Cloudera Search OverviewPDF version

What is Cloudera Search

Learn about how Cloudera Search is different from Apache Solr and the added value it provides.

Cloudera Search is Apache Solr fully integrated in the Cloudera platform, taking advantage of the flexible, scalable, and robust storage system and data processing frameworks included in Cloudera Data Platform (CDP). This eliminates the need to move large data sets across infrastructures to perform business tasks. It further enables a streamlined data pipeline, where search and text matching is part of a larger workflow.

Cloudera Search provides easy, natural language access to data stored in or ingested into Hadoop, HBase, or cloud storage. End users and other web services can use full-text queries and faceted drill-down to explore text, semi-structured, and structured data as well as quickly filter and aggregate it to gain business insight without requiring SQL or programming skills.

Using Cloudera Search with the CDP infrastructure provides:

  • Simplified infrastructure
  • Better production visibility and control
  • Quicker insights across various data types
  • Quicker problem resolution
  • Simplified interaction and platform access for more users and use cases beyond SQL
  • Scalability, flexibility, and reliability of search services on the same platform used to run other types of workloads on the same data
  • A unified security model across all processes with access to your data
  • Flexibility and scale in ingest and pre-processing options
The following table describes Cloudera Search features.
Table 1. Cloudera Search Features
Feature Description
Unified management and monitoring with Cloudera Manager Cloudera Manager provides unified and centralized management and monitoring for Cloudera Runtime and Cloudera Search. Cloudera Manager simplifies deployment, configuration, and monitoring of your search services. Many existing search solutions lack management and monitoring capabilities and fail to provide deep insight into utilization, system health, trending, and other supportability aspects.
Simple cluster and collection management using the solrctl tool Solrctl is a command line tool that allows convenient, centralized management of:
  • Solr instance configurations and schemas in ZooKeeper

  • Solr collection life cycle including low level control (Solr cores)
  • Collection snapshots, Backup and restore operations
  • SolrCloud cluster initialization and configuration
Index storage in HDFS

Cloudera Search is integrated with HDFS for robust, scalable, and self-healing index storage.
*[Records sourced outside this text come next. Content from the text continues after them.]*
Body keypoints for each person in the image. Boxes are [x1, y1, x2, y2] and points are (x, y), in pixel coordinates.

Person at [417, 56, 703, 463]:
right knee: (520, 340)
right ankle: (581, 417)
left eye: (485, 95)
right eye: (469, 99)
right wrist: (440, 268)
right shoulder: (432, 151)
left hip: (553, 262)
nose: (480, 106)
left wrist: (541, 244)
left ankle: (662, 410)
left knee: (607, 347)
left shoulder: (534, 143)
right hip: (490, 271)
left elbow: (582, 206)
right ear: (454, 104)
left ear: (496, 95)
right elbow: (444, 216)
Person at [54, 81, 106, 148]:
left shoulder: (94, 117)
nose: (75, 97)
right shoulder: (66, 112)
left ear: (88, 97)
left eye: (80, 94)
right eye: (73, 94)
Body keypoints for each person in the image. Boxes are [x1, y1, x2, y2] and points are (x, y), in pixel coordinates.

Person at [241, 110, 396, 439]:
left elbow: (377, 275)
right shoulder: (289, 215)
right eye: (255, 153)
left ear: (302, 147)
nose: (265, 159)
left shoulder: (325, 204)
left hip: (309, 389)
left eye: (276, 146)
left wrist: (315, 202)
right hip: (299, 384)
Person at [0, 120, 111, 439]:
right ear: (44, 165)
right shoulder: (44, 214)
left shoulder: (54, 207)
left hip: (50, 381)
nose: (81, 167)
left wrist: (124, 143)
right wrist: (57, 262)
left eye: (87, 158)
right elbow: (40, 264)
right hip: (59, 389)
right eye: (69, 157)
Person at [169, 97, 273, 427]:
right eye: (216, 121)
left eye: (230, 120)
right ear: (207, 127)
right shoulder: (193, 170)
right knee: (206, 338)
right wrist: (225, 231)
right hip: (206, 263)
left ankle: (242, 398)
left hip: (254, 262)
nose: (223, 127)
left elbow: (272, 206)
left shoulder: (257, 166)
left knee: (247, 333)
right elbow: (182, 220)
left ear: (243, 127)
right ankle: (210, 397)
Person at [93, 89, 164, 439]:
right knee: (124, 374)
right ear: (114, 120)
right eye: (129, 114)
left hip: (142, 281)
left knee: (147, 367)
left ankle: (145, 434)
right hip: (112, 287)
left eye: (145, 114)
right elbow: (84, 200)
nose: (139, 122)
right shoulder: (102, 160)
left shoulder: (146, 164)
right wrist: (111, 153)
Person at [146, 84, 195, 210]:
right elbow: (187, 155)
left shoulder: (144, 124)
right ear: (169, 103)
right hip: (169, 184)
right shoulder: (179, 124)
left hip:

Indexes created by Solr/Lucene are directly written in HDFS with the data, instead of to local disk, thereby providing fault tolerance and redundancy.

Cloudera Search is optimized for fast read and write of indexes in HDFS while indexes are served and queried through standard Solr mechanisms. Because data and indexes are co-located, data processing does not require transport or separately managed storage.

Batch index creation through MapReduce To facilitate index creation for large data sets, Cloudera Search has built-in MapReduce jobs for indexing data stored in HDFS or HBase. As a result, the linear scalability of MapReduce is applied to the indexing pipeline, off-loading Solr index serving resources.
Easy interaction and data exploration through Hue A Cloudera Search GUI is provided as a Hue plug-in, enabling users to interactively query data, view result files, and do faceted exploration. Hue can also schedule standing queries and explore index files. This GUI uses the Cloudera Search API, which is based on the standard Solr API. The drag-and-drop dashboard interface makes it easy for anyone to create a Search dashboard.
Simplified data processing for Search workloads Cloudera Search can use Apache Tika for parsing and preparation of many of the standard file formats for indexing. Additionally, Cloudera Search supports Avro, Hadoop Sequence, and Snappy file format mappings, as well as Log file formats, JSON, XML, and HTML.

Cloudera Search also provides Morphlines, an easy-to-use, pre-built library of common data preprocessing functions. Morphlines simplifies data preparation for indexing over a variety of file formats. Users can easily implement Morphlines for Kafka, and HBase, or re-use the same Morphlines for other applications, such as MapReduce or Spark jobs.

HBase search Cloudera Search integrates with HBase, enabling full-text search of HBase data without affecting HBase performance or duplicating data storage. A listener monitors the replication event stream from HBase RegionServers and captures each write or update-replicated event, enabling extraction and mapping (for example, using Morphlines). The event is then sent directly to Solr for indexing and storage in HDFS, using the same process as for other indexing workloads of Cloudera Search. The indexes can be served immediately, enabling free-text searching of HBase data.
Spark-Solr connector You can use the Spark-Solr connector to index data into Solr in multiple ways, both batch and streaming. With the connector you get the benefits of Spark while you can access Solr easily and in a familiar way, from both Scala and Java.